2. Price versus regions:
In terms of the relationship between price and region, the UK has the most expensive average wine prices, while Mexico tends to offer more budget-friendly options. At the regional level, France, Italy, and the US stand out as the most expensive regions for wine production. For customers choosing wines from the world’s priciest regions, France proves to be an excellent option, boasting the highest number of expensive wine-producing areas. On the winery level, Pétrus, based in France, takes the lead as the most expensive. Within the US, wine prices generally fall within the range of 0 to 20, making them reasonably affordable for the majority of consumers.
3. Statistical Model Analysis:
Gathering all the results obtained from the statistical model
analysis section. We cannot easily making decision that the model we
applied are the best model for our dataset.

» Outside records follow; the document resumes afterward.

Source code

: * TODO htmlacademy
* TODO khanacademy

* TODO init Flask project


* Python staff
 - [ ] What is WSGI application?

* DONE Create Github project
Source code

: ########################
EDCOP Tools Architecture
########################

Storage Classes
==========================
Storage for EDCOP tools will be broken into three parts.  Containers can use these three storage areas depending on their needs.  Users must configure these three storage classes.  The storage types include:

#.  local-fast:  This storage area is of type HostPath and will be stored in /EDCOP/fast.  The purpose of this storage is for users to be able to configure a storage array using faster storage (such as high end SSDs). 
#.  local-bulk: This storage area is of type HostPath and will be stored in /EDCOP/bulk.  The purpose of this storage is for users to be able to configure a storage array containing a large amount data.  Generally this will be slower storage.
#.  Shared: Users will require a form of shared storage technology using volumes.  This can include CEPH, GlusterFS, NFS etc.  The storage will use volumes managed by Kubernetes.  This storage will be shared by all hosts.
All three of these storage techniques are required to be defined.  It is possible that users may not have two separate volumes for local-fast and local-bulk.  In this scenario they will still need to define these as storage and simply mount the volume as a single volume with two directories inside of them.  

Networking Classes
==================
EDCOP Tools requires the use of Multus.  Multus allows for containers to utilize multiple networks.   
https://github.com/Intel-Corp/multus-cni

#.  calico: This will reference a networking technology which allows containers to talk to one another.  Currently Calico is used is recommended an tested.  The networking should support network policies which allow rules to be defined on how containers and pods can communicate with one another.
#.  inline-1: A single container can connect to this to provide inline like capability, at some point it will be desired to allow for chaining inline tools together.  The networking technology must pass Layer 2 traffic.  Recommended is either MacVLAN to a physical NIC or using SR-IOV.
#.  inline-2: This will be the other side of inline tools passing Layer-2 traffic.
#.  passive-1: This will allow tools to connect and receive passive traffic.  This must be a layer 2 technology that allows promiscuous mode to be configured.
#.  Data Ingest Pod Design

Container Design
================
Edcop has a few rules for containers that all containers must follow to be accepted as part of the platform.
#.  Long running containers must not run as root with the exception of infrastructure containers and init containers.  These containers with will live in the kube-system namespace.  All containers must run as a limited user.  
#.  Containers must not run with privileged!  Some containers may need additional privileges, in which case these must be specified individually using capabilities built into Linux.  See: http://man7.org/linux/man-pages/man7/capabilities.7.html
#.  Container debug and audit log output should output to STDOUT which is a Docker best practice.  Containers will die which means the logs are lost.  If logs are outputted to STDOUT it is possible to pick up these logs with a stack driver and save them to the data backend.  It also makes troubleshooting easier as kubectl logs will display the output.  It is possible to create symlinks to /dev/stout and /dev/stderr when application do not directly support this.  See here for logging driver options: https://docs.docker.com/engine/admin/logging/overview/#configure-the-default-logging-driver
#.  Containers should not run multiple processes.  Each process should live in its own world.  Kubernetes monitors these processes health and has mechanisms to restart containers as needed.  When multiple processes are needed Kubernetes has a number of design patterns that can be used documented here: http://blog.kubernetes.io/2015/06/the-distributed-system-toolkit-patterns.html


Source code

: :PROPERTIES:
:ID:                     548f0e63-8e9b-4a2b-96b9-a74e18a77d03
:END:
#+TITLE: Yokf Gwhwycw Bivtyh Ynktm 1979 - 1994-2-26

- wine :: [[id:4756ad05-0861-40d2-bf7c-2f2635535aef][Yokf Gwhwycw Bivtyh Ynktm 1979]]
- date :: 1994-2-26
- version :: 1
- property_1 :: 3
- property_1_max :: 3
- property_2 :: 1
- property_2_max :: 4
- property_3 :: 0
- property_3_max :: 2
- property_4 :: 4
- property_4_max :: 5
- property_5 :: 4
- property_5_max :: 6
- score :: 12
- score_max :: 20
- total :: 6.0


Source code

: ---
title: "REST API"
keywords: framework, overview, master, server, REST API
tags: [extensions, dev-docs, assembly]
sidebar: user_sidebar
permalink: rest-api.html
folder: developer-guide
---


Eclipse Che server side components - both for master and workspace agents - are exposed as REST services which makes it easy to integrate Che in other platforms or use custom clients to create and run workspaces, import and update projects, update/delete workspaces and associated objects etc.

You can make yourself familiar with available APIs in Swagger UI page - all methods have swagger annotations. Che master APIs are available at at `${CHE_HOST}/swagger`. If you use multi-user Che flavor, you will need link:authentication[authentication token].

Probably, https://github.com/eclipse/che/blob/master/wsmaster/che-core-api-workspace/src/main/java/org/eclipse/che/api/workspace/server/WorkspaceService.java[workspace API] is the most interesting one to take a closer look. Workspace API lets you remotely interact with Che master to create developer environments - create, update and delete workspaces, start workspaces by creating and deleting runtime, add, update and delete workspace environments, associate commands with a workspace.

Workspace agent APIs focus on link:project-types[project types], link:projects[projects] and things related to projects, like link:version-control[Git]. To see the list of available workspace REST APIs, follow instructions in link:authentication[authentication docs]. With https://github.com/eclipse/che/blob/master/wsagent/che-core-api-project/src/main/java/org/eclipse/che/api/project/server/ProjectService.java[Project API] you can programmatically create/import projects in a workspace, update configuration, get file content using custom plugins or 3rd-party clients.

The linear model regression
we applied have different results from different test. For our residual
plot and p-value from the groom::tidy() table. It is hard
to conclude the model applied is reliable. But for our bootstrap
simulation, the linear model is somehow fitting. The curve we produced
is perfectly normal, meaning that the simulation is successful. The
fitting model is somehow successful. In sum, the dataset we find need
some improvement or other supportive dataset are needed for further
examination of the model.
The dataset has a small scale after we filtered out some data under conditions. For example, while we do the analysis for the top 10 expensive countries for wine and the most welcoming wine, the sample size of qualified data is small, which may lead to the bias.
Customer Selection: Value-conscious consumers may go toward red or rosé wines, which provide more reasonably priced selections with a greater variety of ratings.
Perception of Quality: According to the ratings, people believe red and sparkling wines to be of greater quality. This perception may be influenced by the way the wines are made, how the market is regarded, or by other elements that are hidden from view in the plots. Additionally, if you’d like to sample some premium alternatives, red wines will the best options.